* Problem description
Copy each line below that contains "Заключение".
.....
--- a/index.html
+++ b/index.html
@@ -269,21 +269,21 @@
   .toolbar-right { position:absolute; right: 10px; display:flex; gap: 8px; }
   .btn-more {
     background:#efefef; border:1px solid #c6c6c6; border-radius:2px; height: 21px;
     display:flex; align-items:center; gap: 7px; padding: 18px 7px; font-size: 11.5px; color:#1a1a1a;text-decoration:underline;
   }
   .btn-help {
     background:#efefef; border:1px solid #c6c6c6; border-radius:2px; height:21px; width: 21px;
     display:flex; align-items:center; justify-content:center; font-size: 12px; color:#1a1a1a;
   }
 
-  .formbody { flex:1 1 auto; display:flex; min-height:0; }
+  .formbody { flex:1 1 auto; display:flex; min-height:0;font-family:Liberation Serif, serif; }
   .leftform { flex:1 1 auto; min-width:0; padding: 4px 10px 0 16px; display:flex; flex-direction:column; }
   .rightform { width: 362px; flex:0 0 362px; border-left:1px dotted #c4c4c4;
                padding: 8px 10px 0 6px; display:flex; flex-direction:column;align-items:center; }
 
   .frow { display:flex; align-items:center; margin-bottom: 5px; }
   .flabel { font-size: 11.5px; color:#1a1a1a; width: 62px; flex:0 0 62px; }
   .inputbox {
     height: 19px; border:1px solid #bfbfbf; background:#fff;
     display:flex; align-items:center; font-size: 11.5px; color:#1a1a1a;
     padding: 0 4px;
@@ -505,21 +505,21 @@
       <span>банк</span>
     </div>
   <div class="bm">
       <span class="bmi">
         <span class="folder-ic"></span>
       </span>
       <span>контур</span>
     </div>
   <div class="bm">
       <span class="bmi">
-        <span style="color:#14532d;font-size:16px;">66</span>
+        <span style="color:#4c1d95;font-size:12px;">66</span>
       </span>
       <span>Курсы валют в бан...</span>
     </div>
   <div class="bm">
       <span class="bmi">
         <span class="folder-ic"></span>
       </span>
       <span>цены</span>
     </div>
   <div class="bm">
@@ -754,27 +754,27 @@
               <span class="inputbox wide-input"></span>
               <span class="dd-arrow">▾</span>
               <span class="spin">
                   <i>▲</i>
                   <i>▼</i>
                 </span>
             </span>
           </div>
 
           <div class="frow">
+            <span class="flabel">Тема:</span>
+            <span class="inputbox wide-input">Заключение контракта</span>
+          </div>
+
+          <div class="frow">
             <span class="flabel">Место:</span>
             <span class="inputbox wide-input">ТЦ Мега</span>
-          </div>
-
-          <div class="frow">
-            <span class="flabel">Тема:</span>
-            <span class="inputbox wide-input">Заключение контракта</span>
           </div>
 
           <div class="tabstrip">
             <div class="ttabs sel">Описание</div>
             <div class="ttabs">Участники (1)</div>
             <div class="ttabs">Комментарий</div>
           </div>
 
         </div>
.....
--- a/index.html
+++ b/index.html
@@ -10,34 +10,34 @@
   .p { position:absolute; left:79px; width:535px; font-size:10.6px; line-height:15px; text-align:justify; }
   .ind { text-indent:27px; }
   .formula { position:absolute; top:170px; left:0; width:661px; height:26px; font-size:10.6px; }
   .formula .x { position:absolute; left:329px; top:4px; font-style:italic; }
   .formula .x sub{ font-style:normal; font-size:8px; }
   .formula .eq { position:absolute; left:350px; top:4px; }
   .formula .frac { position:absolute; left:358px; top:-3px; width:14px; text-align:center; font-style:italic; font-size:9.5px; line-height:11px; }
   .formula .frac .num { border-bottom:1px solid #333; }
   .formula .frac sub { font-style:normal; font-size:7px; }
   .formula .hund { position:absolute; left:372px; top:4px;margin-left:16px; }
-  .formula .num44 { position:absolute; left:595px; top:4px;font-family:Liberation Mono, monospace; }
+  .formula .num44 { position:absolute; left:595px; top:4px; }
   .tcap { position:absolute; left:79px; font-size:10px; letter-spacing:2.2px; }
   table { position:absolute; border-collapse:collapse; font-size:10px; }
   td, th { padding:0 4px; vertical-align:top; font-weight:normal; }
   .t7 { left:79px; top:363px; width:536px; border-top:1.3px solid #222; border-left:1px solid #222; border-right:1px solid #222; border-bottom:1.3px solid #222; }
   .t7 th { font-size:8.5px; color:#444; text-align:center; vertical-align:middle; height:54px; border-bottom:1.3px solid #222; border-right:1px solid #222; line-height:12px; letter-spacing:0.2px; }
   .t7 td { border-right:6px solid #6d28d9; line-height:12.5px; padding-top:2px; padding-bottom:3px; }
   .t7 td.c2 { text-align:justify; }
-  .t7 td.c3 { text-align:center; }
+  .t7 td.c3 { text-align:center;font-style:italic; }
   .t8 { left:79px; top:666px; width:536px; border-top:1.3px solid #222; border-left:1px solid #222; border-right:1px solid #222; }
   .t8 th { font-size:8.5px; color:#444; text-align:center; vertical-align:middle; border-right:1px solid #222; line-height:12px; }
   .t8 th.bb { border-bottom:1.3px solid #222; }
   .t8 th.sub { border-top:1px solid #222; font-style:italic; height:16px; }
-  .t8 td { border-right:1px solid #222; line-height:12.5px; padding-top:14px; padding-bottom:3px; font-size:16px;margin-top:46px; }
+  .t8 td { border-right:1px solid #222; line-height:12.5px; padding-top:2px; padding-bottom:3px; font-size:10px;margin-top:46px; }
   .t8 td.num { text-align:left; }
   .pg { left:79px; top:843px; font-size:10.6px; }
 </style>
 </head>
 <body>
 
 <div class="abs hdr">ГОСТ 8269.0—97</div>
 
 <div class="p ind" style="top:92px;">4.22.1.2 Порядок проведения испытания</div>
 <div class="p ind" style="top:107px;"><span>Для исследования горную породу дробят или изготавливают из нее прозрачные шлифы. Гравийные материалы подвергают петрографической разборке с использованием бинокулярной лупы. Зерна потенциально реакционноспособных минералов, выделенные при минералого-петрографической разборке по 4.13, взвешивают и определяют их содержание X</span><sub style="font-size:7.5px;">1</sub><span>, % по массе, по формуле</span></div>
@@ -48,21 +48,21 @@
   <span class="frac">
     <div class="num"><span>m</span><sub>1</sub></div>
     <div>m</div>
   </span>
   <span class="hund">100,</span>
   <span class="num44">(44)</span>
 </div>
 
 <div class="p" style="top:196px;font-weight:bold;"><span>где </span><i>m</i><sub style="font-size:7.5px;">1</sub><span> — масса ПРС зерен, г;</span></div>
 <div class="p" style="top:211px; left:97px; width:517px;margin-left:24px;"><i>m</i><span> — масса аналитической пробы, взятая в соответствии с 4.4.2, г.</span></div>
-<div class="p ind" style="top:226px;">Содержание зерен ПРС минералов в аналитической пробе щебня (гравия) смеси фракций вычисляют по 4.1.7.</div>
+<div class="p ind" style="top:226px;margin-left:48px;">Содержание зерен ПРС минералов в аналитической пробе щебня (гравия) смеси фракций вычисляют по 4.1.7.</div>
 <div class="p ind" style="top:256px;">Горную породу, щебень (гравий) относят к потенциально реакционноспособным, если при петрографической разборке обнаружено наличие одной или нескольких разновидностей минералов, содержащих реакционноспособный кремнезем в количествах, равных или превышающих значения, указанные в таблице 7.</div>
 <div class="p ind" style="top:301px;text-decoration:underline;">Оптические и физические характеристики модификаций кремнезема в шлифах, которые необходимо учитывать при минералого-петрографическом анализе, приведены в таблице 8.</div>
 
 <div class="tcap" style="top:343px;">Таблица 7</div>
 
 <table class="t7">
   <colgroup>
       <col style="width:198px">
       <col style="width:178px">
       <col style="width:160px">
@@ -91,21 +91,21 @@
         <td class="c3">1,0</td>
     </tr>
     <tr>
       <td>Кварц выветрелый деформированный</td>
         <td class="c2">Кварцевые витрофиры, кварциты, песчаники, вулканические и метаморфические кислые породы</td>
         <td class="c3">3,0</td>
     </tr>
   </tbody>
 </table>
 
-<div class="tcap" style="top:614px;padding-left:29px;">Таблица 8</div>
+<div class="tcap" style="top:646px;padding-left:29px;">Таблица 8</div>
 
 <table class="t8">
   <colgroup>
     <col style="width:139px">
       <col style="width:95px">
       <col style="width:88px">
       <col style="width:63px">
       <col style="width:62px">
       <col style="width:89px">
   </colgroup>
.....
* Response below
+            <span class="inputbox wide-input">Заключение контракта</span>
-            <span class="inputbox wide-input">Заключение контракта</span>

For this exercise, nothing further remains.